Depuis le krach du Nasdaq, les magasins en ligne ne peuvent plus trop compter sur les sources de capitaux pour se maintenir à flot. Ils doivent maintenant gagner de l’argent, et vite. Comme décembre est traditionnellement la période des plus grosses ventes dans le commerce de détail, cette fin d’année sera cruciale pour l’avenir des e-tailers. Bon nombre d’entre eux ne passeront pas l’hiver.

Souvenez-vous, l’orgie consumériste de Noël 1999 devait être celle de la révolution Internet. Les sites se sont multipliés, vendant des livres, des animaux en peluche, du vin, des balles de golf, des chaussettes, du maquillage, des luminaires…

Pour se faire un nom en quelques semaines, ces magasins ont consacré des sommes indécentes à leurs campagnes publicitaires. Alléché, le public s’est précipité dans ce supermarché virtuel où il a dépensé trois fois plus que l’année précédente.

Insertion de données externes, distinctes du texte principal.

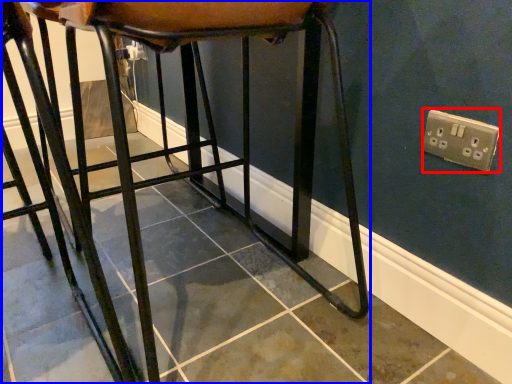
Question: Which point is further to the camera, electric outlet (highlighted by a red box) or furniture (highlighted by a blue box)?

Choices:
 (A) electric outlet
 (B) furniture

Answer: (A)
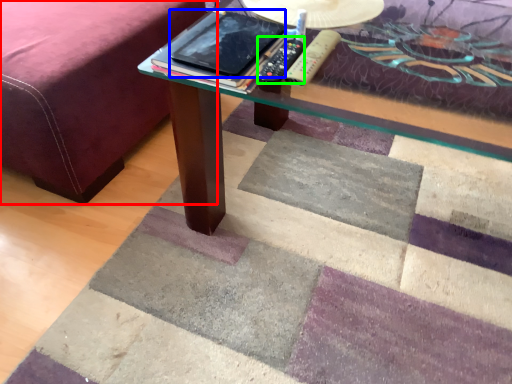
Question: Considering the real-world distances, which object is closest to bed frame (highlighted by a red box)? tablet computer (highlighted by a blue box) or remote (highlighted by a green box).

Choices:
 (A) tablet computer
 (B) remote

Answer: (A)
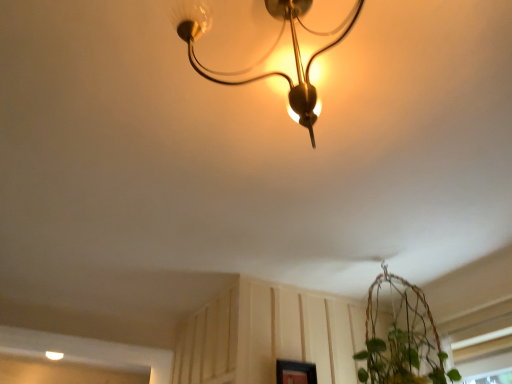
You are a GUI agent. You are given a task and a screenshot of the screen. Output one action in this format:
    pyautogui.click(x=<x>, y=<y>)
    Task: Click on the matte black picture frame at lower right
    
    Given the screenshot: What is the action you would take?
    pyautogui.click(x=295, y=372)

Measure the distance between matte black picture frame at lower right and camera.

matte black picture frame at lower right is 1.89 meters from camera.

This screenshot has height=384, width=512. What do you see at coordinates (295, 372) in the screenshot?
I see `matte black picture frame at lower right` at bounding box center [295, 372].

You are a GUI agent. You are given a task and a screenshot of the screen. Output one action in this format:
    pyautogui.click(x=<x>, y=<y>)
    Task: Click on the matte black picture frame at lower right
    The image size is (512, 384).
    Given the screenshot: What is the action you would take?
    pyautogui.click(x=295, y=372)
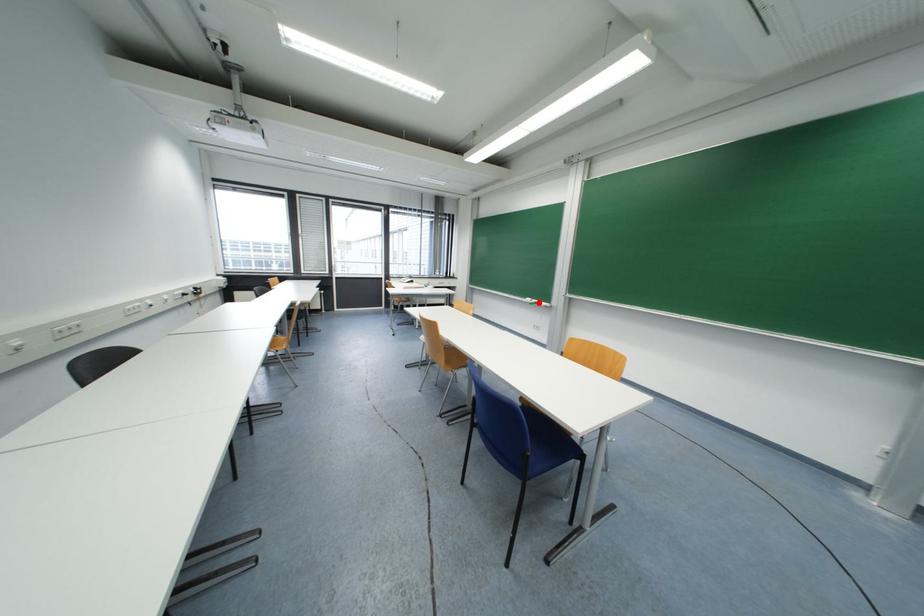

Le plus important pour les e-tailers, c’est évidemment que tout fonctionne à temps. Mais à ce jeu-là, en 1999, il y a eu surtout des perdants. Et parmi eux, les consommateurs.

D’après une étude d’Andersen Consulting, des problèmes techniques ont empêché toute commande pour un quart des visites des cent premiers sites de vente de détail.

Les enquêteurs d’Andersen ont interrogé 1500 clients. Près de 88% d’entre eux ont fait état de problèmes tels que pénurie de stock, retard de la livraison, voire disparition pure et simple du site de vente.

Et il y a eu pire. Dans la deuxième semaine de décembre 1999, deux géants du commerce de détail, Toys’R’Us et Wal-Mart, ont annoncé qu’ils ne pouvaient plus garantir que les articles commandés sur Internet soient livrés avant Noël… Compte tenu des délais, il était également impossible d’annuler sa commande sur le réseau.

Autre vendeur de jouets, eToys a craint de ne pas arriver à suivre le rythme des commandes. La compagnie a mandaté un partenaire pour exécuter une partie des livraisons – avec un piètre résultat: des milliers de commandes ont été sabotées par les distributeurs sous-traitants.

Pour éviter qu’une telle mésaventure se reproduise, eToys a investi par la suite des millions de dollars dans la construction de centres d’expédition, alors que la compagnie est toujours profondément plongée dans les chiffres rouges.

Bonne nouvelle pour les entreprenautes: les consommateurs n’ont pas été rancuniers cette fois-ci. Une étude de BizRate indique qu’à la fin novembre 2000, les ventes en ligne étaient en progression de 125%. Le boom du e-commerce serait donc peut-être encore devant nous.

Les experts décrivent la période actuelle comme une phase de consolidation. Les compagnies les plus solides sont en train de s’imposer comme leaders, tandis que les canards boîteux sombrent corps et biens.

Les gagnants les plus prévisibles sont les chaînes de magasins déjà installées qui proposent leurs services sur le Net, comme les groupes américains Wal-Mart, JC Penney ou Target. Ces compagnies jouissent d’une forte image de marque et d’un solide réseau de distribution dont leus activités en ligne peuvent profiter.

Chez les détaillants uniquement présents sur le Web, Amazon reste une entreprise incontournable. La libraire virtuelle a encore renforcé sa position grâce à une alliance avec la chaîne de magasins Toys’R’Us. Cependant, l’action Amazon stagne à quelque misérables 25 dollars (48 francs suisses), alors qu’elle valait 105 dollars il y a douze mois.

Les investisseurs s’impatientent. Amazon – premier site mondial de e-commerce en terme de trafic avec 25 millions de clients – continue néanmoins à perdre beaucoup d’argent. La société espère devenir enfin rentable à la fin 2001.

Ce qui fera la différence, c’est qu’Amazon engrange déjà du cash. Le site prévoit de gagner un milliard de dollars (1,85 milliard de francs suisses) durant les trois derniers mois de l’année, mais il en consacre encore davantage à son développement, et reste donc dans les chiffres rouges. Au moins, les frais de fonctionnement sont couverts. Les e-tailers n’ont de loin pas tous cette chance.

L’économie de marché est cruelle, on le sait. Sur les milliers d’entreprises.com qui ont éclos ces trente derniers mois, pas plus d’une demi-douzaine ne réussiront à s’imposer comme poids lourds du e-commerce. Quelques sociétés réussiront à s’installer dans des niches. Et les autres disparaîtront.